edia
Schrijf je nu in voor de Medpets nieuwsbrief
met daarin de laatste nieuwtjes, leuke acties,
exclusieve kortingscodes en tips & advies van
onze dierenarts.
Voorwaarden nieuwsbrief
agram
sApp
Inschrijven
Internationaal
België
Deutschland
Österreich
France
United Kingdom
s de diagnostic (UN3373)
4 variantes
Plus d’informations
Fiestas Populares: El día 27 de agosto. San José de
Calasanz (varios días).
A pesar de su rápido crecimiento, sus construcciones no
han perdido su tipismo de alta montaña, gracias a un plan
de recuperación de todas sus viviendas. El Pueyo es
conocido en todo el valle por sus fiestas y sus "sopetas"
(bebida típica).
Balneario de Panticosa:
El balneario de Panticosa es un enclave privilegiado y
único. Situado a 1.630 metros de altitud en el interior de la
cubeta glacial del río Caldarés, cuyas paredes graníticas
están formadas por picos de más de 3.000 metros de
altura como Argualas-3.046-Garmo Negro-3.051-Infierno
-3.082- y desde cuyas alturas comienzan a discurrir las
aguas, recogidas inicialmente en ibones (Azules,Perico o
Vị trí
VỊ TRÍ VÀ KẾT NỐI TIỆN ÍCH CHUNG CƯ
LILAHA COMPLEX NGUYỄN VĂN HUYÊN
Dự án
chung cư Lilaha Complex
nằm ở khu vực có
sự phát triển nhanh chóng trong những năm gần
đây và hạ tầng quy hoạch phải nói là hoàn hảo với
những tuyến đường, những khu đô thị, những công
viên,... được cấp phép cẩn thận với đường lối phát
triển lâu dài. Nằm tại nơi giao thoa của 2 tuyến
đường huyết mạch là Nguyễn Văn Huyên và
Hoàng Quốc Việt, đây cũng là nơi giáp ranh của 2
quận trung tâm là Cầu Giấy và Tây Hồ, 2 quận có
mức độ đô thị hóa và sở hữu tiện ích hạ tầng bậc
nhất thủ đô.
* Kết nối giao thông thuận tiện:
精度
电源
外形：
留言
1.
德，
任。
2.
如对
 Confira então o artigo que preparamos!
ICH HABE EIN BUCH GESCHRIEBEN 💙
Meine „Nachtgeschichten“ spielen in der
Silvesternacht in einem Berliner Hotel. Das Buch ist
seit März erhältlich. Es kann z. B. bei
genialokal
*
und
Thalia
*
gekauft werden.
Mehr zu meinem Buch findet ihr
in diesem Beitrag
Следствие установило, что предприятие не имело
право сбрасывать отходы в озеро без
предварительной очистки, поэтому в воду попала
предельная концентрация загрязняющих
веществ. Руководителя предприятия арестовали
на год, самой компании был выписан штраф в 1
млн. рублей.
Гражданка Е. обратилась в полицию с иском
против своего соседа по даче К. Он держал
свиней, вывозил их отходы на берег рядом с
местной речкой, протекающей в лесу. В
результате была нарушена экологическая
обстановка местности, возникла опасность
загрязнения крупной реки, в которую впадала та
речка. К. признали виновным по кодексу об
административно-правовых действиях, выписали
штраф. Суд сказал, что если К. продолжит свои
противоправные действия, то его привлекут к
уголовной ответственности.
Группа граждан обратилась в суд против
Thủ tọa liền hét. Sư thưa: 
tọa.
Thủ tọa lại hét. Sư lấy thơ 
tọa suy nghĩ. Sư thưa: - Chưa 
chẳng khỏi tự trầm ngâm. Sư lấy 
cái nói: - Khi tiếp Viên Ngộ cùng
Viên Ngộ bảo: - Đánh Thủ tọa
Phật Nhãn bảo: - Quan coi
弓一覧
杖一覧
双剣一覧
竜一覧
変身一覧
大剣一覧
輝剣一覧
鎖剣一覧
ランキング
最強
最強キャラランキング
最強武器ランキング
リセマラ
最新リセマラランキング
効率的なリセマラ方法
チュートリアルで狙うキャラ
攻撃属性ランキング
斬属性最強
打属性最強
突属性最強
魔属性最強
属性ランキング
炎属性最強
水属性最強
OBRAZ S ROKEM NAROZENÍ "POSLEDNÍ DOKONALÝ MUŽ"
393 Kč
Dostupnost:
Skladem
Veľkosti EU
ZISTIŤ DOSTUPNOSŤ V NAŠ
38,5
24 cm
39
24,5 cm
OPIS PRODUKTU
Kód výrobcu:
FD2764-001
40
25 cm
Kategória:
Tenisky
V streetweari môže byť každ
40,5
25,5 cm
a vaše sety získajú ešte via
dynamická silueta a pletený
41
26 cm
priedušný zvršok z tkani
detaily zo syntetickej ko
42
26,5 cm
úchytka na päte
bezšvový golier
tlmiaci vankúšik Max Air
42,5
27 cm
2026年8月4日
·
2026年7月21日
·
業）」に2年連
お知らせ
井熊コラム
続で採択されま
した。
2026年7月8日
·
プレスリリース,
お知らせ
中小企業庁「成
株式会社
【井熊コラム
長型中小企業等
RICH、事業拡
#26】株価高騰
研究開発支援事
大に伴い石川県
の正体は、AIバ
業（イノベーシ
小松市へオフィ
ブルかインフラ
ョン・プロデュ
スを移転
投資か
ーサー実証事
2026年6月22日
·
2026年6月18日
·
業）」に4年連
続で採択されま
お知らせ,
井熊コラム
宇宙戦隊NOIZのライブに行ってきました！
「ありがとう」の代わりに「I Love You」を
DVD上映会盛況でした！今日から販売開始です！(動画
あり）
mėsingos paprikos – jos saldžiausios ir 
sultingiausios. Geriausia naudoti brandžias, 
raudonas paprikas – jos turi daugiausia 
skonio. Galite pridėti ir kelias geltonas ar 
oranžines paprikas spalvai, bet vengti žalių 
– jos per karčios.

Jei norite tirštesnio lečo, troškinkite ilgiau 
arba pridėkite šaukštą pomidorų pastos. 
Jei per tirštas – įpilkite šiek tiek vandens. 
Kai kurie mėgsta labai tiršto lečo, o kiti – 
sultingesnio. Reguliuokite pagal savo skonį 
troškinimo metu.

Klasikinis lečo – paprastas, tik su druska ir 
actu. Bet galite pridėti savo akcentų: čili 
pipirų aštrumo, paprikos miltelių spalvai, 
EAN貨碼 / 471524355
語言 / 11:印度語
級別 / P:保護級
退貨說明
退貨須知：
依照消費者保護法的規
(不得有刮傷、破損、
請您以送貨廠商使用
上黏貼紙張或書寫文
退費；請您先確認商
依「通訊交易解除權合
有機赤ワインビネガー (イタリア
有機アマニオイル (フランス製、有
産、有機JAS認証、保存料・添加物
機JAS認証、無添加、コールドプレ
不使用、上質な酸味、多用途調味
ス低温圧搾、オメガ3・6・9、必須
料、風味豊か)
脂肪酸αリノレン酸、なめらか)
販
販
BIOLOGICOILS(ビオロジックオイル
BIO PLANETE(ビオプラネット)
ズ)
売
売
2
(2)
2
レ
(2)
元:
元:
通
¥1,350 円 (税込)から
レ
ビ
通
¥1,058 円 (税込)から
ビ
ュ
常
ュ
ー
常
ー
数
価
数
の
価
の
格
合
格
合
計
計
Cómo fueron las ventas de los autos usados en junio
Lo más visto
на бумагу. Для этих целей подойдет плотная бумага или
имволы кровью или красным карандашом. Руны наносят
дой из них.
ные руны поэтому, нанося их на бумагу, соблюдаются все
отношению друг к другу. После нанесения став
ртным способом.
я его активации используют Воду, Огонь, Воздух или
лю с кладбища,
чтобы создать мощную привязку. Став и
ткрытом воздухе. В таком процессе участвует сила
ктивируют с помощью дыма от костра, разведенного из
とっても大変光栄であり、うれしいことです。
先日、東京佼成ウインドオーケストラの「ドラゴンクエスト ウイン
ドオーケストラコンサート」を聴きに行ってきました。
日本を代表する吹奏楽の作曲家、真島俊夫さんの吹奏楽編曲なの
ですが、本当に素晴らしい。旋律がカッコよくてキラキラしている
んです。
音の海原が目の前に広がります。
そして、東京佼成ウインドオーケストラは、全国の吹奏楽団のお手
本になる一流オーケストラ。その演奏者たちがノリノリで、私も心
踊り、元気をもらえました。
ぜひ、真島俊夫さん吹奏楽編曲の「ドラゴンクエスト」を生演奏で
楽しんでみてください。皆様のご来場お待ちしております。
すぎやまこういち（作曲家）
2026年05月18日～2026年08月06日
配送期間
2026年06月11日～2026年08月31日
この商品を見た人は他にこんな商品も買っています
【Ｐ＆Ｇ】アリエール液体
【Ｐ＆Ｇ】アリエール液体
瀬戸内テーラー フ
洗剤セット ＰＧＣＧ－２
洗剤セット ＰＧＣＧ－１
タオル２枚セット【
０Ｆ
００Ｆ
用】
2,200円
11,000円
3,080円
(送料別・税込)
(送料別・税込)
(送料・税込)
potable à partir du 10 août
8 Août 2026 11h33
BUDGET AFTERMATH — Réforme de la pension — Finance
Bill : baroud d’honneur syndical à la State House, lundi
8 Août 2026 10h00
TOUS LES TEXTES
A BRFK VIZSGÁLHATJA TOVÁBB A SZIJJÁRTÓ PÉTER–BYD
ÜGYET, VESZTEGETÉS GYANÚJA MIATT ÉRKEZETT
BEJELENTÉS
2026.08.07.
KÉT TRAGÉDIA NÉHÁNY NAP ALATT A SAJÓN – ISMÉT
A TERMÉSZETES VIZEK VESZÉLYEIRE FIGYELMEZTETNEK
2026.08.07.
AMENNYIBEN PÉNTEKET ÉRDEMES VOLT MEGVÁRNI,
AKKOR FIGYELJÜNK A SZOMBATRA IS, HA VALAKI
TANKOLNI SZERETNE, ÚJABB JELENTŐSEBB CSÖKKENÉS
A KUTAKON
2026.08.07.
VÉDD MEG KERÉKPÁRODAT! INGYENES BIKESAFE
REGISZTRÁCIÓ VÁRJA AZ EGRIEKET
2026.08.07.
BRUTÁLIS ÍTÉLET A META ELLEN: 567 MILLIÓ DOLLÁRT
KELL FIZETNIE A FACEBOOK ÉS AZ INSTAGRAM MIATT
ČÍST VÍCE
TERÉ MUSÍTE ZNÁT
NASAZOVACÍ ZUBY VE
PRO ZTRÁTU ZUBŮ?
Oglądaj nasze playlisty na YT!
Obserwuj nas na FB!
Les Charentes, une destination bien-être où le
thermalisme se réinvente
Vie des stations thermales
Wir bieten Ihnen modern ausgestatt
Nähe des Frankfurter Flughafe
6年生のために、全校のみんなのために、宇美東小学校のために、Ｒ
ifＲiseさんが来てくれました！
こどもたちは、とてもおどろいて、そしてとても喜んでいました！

| WORK REQUIRED |
Each line holding "Panticosa" should be copied from the material above.

| EXERCISE OUTPUT |
Balneario de Panticosa:
El balneario de Panticosa es un enclave privilegiado y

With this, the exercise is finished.